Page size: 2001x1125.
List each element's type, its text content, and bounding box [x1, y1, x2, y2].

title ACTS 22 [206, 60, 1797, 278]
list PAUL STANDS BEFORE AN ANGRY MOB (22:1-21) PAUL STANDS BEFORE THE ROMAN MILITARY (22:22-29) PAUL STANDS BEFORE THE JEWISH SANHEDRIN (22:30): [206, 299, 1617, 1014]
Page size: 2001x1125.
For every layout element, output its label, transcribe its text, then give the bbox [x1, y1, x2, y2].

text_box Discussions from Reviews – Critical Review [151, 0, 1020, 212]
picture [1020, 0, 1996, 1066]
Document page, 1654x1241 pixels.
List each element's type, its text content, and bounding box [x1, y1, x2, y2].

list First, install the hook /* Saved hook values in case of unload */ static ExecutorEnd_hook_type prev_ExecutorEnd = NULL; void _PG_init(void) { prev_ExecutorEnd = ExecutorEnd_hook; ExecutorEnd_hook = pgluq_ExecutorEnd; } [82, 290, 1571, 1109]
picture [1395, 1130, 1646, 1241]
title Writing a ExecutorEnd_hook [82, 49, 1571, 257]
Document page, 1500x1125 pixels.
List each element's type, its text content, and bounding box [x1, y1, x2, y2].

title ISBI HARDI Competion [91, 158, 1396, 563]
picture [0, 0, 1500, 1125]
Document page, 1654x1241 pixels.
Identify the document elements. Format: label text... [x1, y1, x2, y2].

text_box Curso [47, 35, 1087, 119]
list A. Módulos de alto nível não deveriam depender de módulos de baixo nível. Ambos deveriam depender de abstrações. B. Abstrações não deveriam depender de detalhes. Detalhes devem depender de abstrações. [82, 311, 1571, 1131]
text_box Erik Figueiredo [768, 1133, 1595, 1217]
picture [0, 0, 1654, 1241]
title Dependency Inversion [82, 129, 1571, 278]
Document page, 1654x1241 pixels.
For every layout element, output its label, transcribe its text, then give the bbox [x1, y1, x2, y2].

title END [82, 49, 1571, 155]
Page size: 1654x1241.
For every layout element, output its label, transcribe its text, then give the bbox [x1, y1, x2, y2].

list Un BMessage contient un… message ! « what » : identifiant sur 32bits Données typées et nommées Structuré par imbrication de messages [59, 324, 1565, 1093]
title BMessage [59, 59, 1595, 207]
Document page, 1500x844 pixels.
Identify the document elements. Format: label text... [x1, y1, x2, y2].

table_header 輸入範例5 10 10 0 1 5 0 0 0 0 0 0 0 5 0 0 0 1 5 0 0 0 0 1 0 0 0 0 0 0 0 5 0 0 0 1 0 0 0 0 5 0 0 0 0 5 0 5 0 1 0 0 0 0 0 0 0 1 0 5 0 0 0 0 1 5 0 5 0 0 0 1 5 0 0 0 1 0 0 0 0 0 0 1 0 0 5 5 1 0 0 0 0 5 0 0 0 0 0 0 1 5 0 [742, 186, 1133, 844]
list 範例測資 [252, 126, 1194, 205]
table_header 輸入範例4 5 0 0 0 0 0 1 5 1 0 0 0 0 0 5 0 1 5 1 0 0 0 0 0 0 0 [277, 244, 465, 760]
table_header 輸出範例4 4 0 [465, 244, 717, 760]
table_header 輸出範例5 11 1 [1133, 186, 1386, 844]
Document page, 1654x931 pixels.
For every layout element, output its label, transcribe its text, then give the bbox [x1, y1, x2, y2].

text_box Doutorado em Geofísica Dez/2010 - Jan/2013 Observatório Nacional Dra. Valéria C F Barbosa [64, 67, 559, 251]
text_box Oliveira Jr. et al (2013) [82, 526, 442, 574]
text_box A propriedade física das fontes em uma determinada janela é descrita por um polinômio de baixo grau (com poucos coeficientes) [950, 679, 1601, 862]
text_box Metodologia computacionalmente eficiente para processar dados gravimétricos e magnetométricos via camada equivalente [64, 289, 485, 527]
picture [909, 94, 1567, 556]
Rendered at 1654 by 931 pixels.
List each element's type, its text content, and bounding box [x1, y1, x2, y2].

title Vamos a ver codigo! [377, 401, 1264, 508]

#### [Task instructions]
Can you reproduce all the data above, substituting "enclosing rectangle" for every occurrence of "bounding box" and keeping everything else unchanged?

#### [Exercise output]
Page size: 2001x1125.
List each element's type, its text content, and enclosing rectangle [x1, y1, x2, y2].

title ACTS 22 [206, 60, 1797, 278]
list PAUL STANDS BEFORE AN ANGRY MOB (22:1-21) PAUL STANDS BEFORE THE ROMAN MILITARY (22:22-29) PAUL STANDS BEFORE THE JEWISH SANHEDRIN (22:30): [206, 299, 1617, 1014]
Page size: 2001x1125.
For every layout element, output its label, transcribe its text, then give the bbox [x1, y1, x2, y2].

text_box Discussions from Reviews – Critical Review [151, 0, 1020, 212]
picture [1020, 0, 1996, 1066]
Document page, 1654x1241 pixels.
List each element's type, its text content, and enclosing rectangle [x1, y1, x2, y2].

list First, install the hook /* Saved hook values in case of unload */ static ExecutorEnd_hook_type prev_ExecutorEnd = NULL; void _PG_init(void) { prev_ExecutorEnd = ExecutorEnd_hook; ExecutorEnd_hook = pgluq_ExecutorEnd; } [82, 290, 1571, 1109]
picture [1395, 1130, 1646, 1241]
title Writing a ExecutorEnd_hook [82, 49, 1571, 257]
Document page, 1500x1125 pixels.
List each element's type, its text content, and enclosing rectangle [x1, y1, x2, y2].

title ISBI HARDI Competion [91, 158, 1396, 563]
picture [0, 0, 1500, 1125]
Document page, 1654x1241 pixels.
Identify the document elements. Format: label text... [x1, y1, x2, y2].

text_box Curso [47, 35, 1087, 119]
list A. Módulos de alto nível não deveriam depender de módulos de baixo nível. Ambos deveriam depender de abstrações. B. Abstrações não deveriam depender de detalhes. Detalhes devem depender de abstrações. [82, 311, 1571, 1131]
text_box Erik Figueiredo [768, 1133, 1595, 1217]
picture [0, 0, 1654, 1241]
title Dependency Inversion [82, 129, 1571, 278]
Document page, 1654x1241 pixels.
For every layout element, output its label, transcribe its text, then give the bbox [x1, y1, x2, y2].

title END [82, 49, 1571, 155]
Page size: 1654x1241.
For every layout element, output its label, transcribe its text, then give the bbox [x1, y1, x2, y2].

list Un BMessage contient un… message ! « what » : identifiant sur 32bits Données typées et nommées Structuré par imbrication de messages [59, 324, 1565, 1093]
title BMessage [59, 59, 1595, 207]
Document page, 1500x844 pixels.
Identify the document elements. Format: label text... [x1, y1, x2, y2].

table_header 輸入範例5 10 10 0 1 5 0 0 0 0 0 0 0 5 0 0 0 1 5 0 0 0 0 1 0 0 0 0 0 0 0 5 0 0 0 1 0 0 0 0 5 0 0 0 0 5 0 5 0 1 0 0 0 0 0 0 0 1 0 5 0 0 0 0 1 5 0 5 0 0 0 1 5 0 0 0 1 0 0 0 0 0 0 1 0 0 5 5 1 0 0 0 0 5 0 0 0 0 0 0 1 5 0 [742, 186, 1133, 844]
list 範例測資 [252, 126, 1194, 205]
table_header 輸入範例4 5 0 0 0 0 0 1 5 1 0 0 0 0 0 5 0 1 5 1 0 0 0 0 0 0 0 [277, 244, 465, 760]
table_header 輸出範例4 4 0 [465, 244, 717, 760]
table_header 輸出範例5 11 1 [1133, 186, 1386, 844]
Document page, 1654x931 pixels.
For every layout element, output its label, transcribe its text, then give the bbox [x1, y1, x2, y2].

text_box Doutorado em Geofísica Dez/2010 - Jan/2013 Observatório Nacional Dra. Valéria C F Barbosa [64, 67, 559, 251]
text_box Oliveira Jr. et al (2013) [82, 526, 442, 574]
text_box A propriedade física das fontes em uma determinada janela é descrita por um polinômio de baixo grau (com poucos coeficientes) [950, 679, 1601, 862]
text_box Metodologia computacionalmente eficiente para processar dados gravimétricos e magnetométricos via camada equivalente [64, 289, 485, 527]
picture [909, 94, 1567, 556]
Rendered at 1654 by 931 pixels.
List each element's type, its text content, and enclosing rectangle [x1, y1, x2, y2].

title Vamos a ver codigo! [377, 401, 1264, 508]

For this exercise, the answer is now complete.